* _Texto del ejercicio_:
···
Beijing, 1 abr.- Más de un centenar de robotaxis quedaron paralizados en medio del tráfico en la ciudad china de Wuhan tras un fallo técnico, en un incidente que ha reavivado las dudas sobre la seguridad de los vehículos autónomos.
Según informó la policía local, los vehículos sin conductor dejaron de funcionar alrededor de las 9 de la noche debido a un “fallo del sistema”, aunque no se ofrecieron detalles adicionales sobre la causa del problema.
Los robotaxis son operados por Baidu, a través de su plataforma de conducción autónoma Apollo Go, uno de los proyectos más ambiciosos de movilidad sin conductor en el país.
Pasajeros atrapados en vías rápidas
El incidente generó momentos de tensión entre los usuarios. Algunos pasajeros lograron salir de los vehículos por su cuenta, pero otros quedaron atrapados en carriles centrales de vías elevadas de alta velocidad, con tráfico circulando a ambos lados.
Uno de los afectados relató que, tras detenerse el vehículo, la pantalla mostró un mensaje indicando un fallo en el sistema de conducción y prometiendo asistencia en cinco minutos, que nunca llegó. Tras activar el botón de emergencia, decidió abandonar el automóvil por sus propios medios.
Primer fallo masivo en China
Se trata del primer incidente reportado de una paralización masiva de robotaxis en China, país que lidera el desarrollo de esta tecnología.
···
* _Datos del ejercicio_:
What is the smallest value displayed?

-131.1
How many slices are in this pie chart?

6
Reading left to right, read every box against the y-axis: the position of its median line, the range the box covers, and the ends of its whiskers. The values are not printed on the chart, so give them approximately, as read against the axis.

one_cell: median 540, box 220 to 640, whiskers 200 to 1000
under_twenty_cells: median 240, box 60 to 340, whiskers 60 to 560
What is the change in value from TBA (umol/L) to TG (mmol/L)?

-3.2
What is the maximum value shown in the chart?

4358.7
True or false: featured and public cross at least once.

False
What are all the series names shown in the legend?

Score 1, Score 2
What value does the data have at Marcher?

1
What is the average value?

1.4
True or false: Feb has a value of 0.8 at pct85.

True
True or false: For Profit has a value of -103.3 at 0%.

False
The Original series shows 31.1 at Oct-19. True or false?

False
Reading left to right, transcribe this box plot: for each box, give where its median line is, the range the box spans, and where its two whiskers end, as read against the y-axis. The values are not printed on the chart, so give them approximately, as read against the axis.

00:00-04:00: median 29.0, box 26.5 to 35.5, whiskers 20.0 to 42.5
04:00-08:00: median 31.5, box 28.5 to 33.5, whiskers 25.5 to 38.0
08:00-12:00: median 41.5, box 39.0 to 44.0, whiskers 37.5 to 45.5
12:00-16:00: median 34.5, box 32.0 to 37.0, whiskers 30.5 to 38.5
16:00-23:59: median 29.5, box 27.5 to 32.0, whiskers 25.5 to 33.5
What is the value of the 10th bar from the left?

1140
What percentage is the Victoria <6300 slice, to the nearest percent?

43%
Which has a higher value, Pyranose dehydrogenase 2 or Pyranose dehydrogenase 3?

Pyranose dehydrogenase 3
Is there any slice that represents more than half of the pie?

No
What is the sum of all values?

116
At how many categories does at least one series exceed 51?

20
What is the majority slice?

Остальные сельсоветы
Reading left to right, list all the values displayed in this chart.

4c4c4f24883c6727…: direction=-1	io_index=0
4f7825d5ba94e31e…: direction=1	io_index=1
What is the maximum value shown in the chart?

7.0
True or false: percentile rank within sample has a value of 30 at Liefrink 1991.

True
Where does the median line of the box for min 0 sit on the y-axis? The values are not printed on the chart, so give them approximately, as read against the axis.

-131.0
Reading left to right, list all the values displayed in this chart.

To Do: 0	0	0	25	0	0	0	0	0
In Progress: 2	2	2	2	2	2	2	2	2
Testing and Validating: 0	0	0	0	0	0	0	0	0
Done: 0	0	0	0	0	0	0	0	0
···
* _Trabajo por hacer_:
(1) Responde con datos de la noticia sobre los robotaxis de Wuhan:
(a) ¿A qué hora dejaron de funcionar los vehículos, según la policía local?
(b) ¿Qué empresa opera los robotaxis y con qué plataforma?
(c) ¿En cuánto tiempo prometía asistencia el mensaje que mostró la pantalla?
(2) Reproduce sin cambios el fragmento de la noticia sobre los robotaxis de Wuhan que empieza en "Según informó la" y termina en "causa del problema.".
(3) Retoma la noticia sobre los robotaxis de Wuhan y continúala a partir del punto en que se detiene.

* _Respuestas_:
(1)
(a) Alrededor de las 9 de la noche.
(b) Baidu, a través de su plataforma de conducción autónoma Apollo Go.
(c) En cinco minutos.

(2)
Según informó la policía local, los vehículos sin conductor dejaron de funcionar alrededor de las 9 de la noche debido a un “fallo del sistema”, aunque no se ofrecieron detalles adicionales sobre la causa del problema.

(3)
El caso recuerda a un episodio ocurrido en San Francisco, donde vehículos autónomos de Waymo quedaron fuera de servicio debido a un corte eléctrico.
Expansión internacional bajo presión
Baidu opera actualmente más de 1.000 robotaxis, principalmente en China, y ha comenzado su expansión internacional con servicios en Abu Dabi y Dubái, además de planes en Europa.
El incidente podría afectar la confianza en estos sistemas justo cuando la industria busca acelerar su adopción global. Expertos advierten que, aunque la conducción autónoma promete reducir accidentes a largo plazo, episodios como este evidencian que aún existen desafíos críticos en fiabilidad y respuesta ante fallos.
Mientras continúa la investigación, el suceso pone en el centro del debate la seguridad de los vehículos sin conductor en entornos urbanos complejos y de alta velocidad.